--- Fragmento de texto ---
————
Hábitos de ciberhigiene que puede adquirir esta semana

Si la vida digital tuviera una rutina de cuidado de la piel, la mayoría de nosotros andaríamos por ahí con la cara sin lavar y la crema solar caducada.
Ojeamos las aplicaciones, hacemos malabarismos con los inicios de sesión y corremos entre alertas. En algún punto del camino, la seguridad se cuela en la categoría de «lo haré más tarde». La ciberseguridad parece intimidante, pero la mayoría de las amenazas no requieren una formación técnica para hacerles frente. Todo lo que necesita es un puñado de hábitos intencionados que le protejan silenciosamente en segundo plano.
¡Aquí tiene cinco con los que puede empezar esta semana!
1. La comprobación de contraseña en tres minutos
Las contraseñas son la lavandería de Internet. Todo el mundo las tiene, a nadie le gusta ocuparse de ellas y posponerlas solo hace que la pila aumente. Reutilizamos contraseñas, las retocamos, añadimos "123" al final... y esperamos lo mejor. Sin embargo, basta con que se filtre una contraseña débil para que todo lo que esté conectado a ella se vuelva vulnerable.
Una rápida comprobación semanal de las contraseñas puede evitar esa reacción en cadena. Dedique tres minutos a revisar sus cuentas más importantes —correo electrónico, banca, almacenamiento en la nube, etc.— y asegúrese de que cada una de ellas tiene una contraseña única y segura. Piense en ello como si tuviera cerraduras únicas en cada puerta de su casa en lugar de utilizar una llave que lo abre todo. Un gestor de contraseñas puede ayudarle si está cansado de recordarlas todas.
2. Qué hacer en cuanto sospeche que se trata de phishing
El phishing ya no es solo mala gramática y estafas obvias. A veces tiene el mismo aspecto que un mensaje de su colega o su banco. La clave está en desarrollar el escrutinio como un reflejo, de forma parecida a como se pisa el freno instintivamente cuando algo salta a la carretera.
En el momento en que un correo electrónico o un mensaje le parezca raro, haga una pausa.
No haga clic. No responda. No descargue nada.
En su lugar, verifique el remitente a través de otro canal. Llame a la persona, abra directamente el sitio web oficial o consulte a su equipo de TI. Esa pausa de cinco segundos suele ser la delgada línea que separa la seguridad de darse cuenta que "Uy, acabo de hacer clic en algo que no debía".
3. Limpie su huella digital
Todos tenemos una colección de sobras digitales, cuentas antiguas, aplicaciones de prueba olvidadas y sitios web aleatorios en los que entramos una vez a la 1 de la madrugada para conseguir un código de descuento. Estos rincones olvidados suelen albergar datos antiguos que pueden utilizarse indebidamente.
————
--- Ejercicio ---
Transcriba sin cambios el pasaje del texto sobre ciberhigiene que va desde "Ojeamos las aplicaciones, hacemos" hasta "empezar esta semana!", ambos incluidos.

--- Extractos de datos ---
————
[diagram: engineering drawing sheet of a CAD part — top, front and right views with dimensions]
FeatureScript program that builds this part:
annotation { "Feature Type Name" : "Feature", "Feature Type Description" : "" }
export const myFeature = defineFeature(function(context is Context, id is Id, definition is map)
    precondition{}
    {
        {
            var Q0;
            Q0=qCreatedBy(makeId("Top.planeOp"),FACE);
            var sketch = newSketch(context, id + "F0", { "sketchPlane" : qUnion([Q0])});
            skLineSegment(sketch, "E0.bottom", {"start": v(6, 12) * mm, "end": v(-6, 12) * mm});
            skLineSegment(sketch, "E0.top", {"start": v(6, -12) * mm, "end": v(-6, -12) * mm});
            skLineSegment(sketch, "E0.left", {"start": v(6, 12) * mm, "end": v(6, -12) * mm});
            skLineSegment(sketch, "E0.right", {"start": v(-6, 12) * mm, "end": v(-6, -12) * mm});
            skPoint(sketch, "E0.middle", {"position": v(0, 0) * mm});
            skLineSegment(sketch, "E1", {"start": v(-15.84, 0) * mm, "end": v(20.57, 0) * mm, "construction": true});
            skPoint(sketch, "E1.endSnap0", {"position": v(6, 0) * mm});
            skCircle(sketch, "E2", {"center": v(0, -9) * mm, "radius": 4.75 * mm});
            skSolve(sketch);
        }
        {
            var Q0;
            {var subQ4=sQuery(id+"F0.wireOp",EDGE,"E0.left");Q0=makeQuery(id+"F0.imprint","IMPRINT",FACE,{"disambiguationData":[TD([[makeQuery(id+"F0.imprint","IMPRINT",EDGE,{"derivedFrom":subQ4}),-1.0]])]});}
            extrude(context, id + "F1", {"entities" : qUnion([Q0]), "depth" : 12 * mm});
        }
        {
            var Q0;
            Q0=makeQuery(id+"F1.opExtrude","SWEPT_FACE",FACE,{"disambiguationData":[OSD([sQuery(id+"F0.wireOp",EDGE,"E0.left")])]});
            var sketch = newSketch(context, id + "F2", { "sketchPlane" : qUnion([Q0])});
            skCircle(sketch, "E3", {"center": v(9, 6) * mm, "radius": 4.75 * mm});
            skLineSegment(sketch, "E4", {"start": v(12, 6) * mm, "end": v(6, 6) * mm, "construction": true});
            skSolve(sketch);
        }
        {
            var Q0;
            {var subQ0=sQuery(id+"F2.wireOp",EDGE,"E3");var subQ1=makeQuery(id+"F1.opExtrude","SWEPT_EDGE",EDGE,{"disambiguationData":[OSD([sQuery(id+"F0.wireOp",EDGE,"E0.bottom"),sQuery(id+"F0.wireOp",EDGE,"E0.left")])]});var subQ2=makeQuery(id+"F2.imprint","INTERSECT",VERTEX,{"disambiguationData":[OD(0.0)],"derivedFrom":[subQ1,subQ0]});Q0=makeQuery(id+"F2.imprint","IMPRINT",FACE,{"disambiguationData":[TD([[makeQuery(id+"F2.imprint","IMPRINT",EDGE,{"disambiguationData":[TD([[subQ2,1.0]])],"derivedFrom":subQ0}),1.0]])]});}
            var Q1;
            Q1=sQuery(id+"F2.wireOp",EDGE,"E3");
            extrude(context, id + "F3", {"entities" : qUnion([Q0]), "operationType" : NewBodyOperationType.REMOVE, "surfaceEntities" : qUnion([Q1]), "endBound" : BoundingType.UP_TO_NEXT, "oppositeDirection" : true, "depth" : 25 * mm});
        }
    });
————
--- Solución ---
Ojeamos las aplicaciones, hacemos malabarismos con los inicios de sesión y corremos entre alertas. En algún punto del camino, la seguridad se cuela en la categoría de «lo haré más tarde». La ciberseguridad parece intimidante, pero la mayoría de las amenazas no requieren una formación técnica para hacerles frente. Todo lo que necesita es un puñado de hábitos intencionados que le protejan silenciosamente en segundo plano.
¡Aquí tiene cinco con los que puede empezar esta semana!